Составлено по Чарльсу-Диксону
"Перелетъ птицъ".

   

II.
Почему на б
ѣлокъ охота начинается съ ноября, а на рябчиковъ съ сентября.

   Бѣлки, какъ извѣстно питаются шишками хвойныхъ деревьевъ и по преимуществу кедровыми орѣхами, вслѣдствіе чего цѣнятся печорскія бѣлки, гдѣ кедръ ростетъ въ изобиліи. Лѣтомъ бѣлки имѣютъ короткую и рыжую шерсть и для стрѣльбы вовсе не годятся, съ приближеніемъ-же осени начинаютъ линять: шерсть ея становится длиннѣе и гуще, и рыжій цвѣтъ она мѣняетъ на темнодымчатый. Къ октябрю она уже вычищается вполнѣ; и лучшими по шерсти считаются тѣ, которыя ловятся или бьются въ ноябрѣ и декабрѣ; такъ какъ послѣ этихъ мѣсяцевъ достоинство ихъ шкурокъ снова начинаетъ постепенно понижаться.

+===+

§ ЗАДАНИЕ
Перепишите фрагмент текста о белках между словами «Почему на б» и «начинаетъ постепенно понижаться.» включительно, заменив в нём «темнодымчатый» на «сѣрый».

§ ИСХОДНЫЕ ДАННЫЕ
+===+

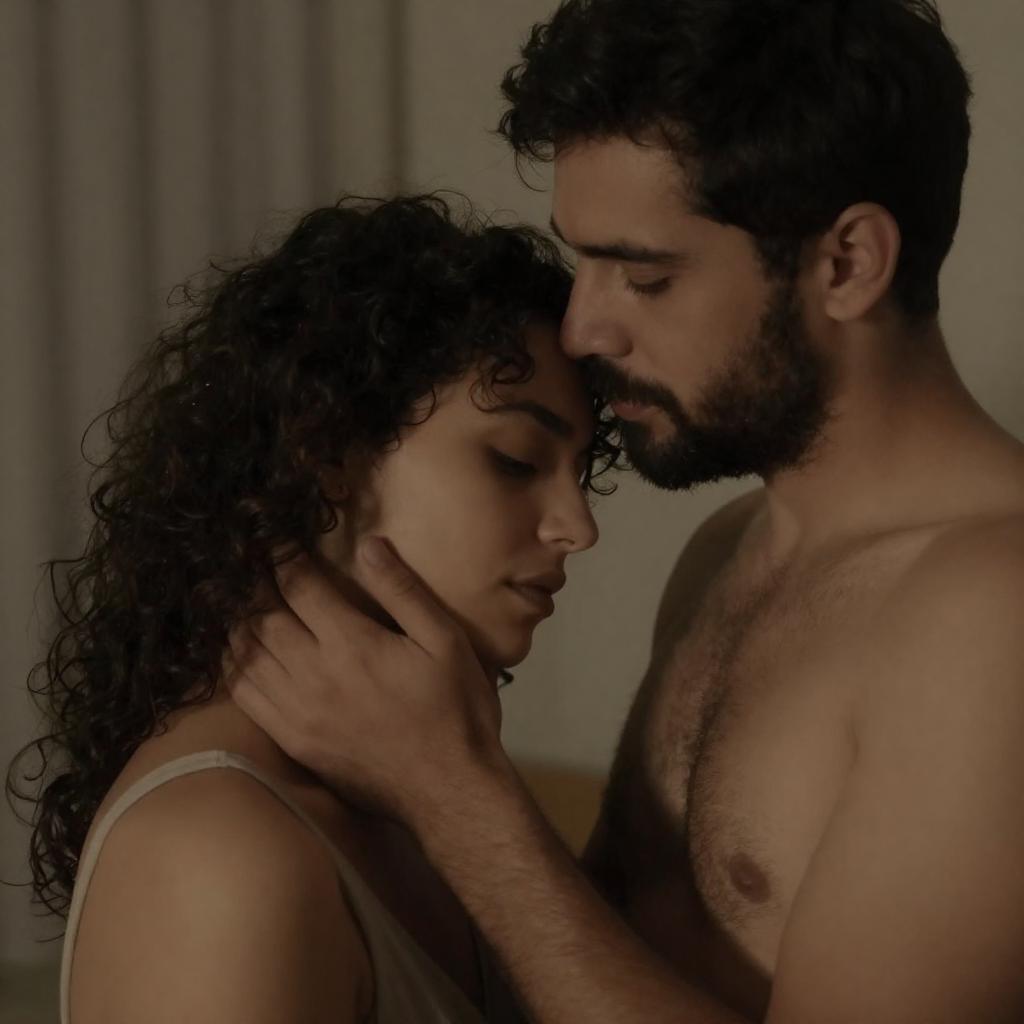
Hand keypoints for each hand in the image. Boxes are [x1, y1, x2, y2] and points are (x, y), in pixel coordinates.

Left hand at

+===+

§ ОТВЕТ
Почему на б
ѣлокъ охота начинается съ ноября, а на рябчиковъ съ сентября.

   Бѣлки, какъ извѣстно питаются шишками хвойныхъ деревьевъ и по преимуществу кедровыми орѣхами, вслѣдствіе чего цѣнятся печорскія бѣлки, гдѣ кедръ ростетъ въ изобиліи. Лѣтомъ бѣлки имѣютъ короткую и рыжую шерсть и для стрѣльбы вовсе не годятся, съ приближеніемъ-же осени начинаютъ линять: шерсть ея становится длиннѣе и гуще, и рыжій цвѣтъ она мѣняетъ на сѣрый. Къ октябрю она уже вычищается вполнѣ; и лучшими по шерсти считаются тѣ, которыя ловятся или бьются въ ноябрѣ и декабрѣ; такъ какъ послѣ этихъ мѣсяцевъ достоинство ихъ шкурокъ снова начинаетъ постепенно понижаться.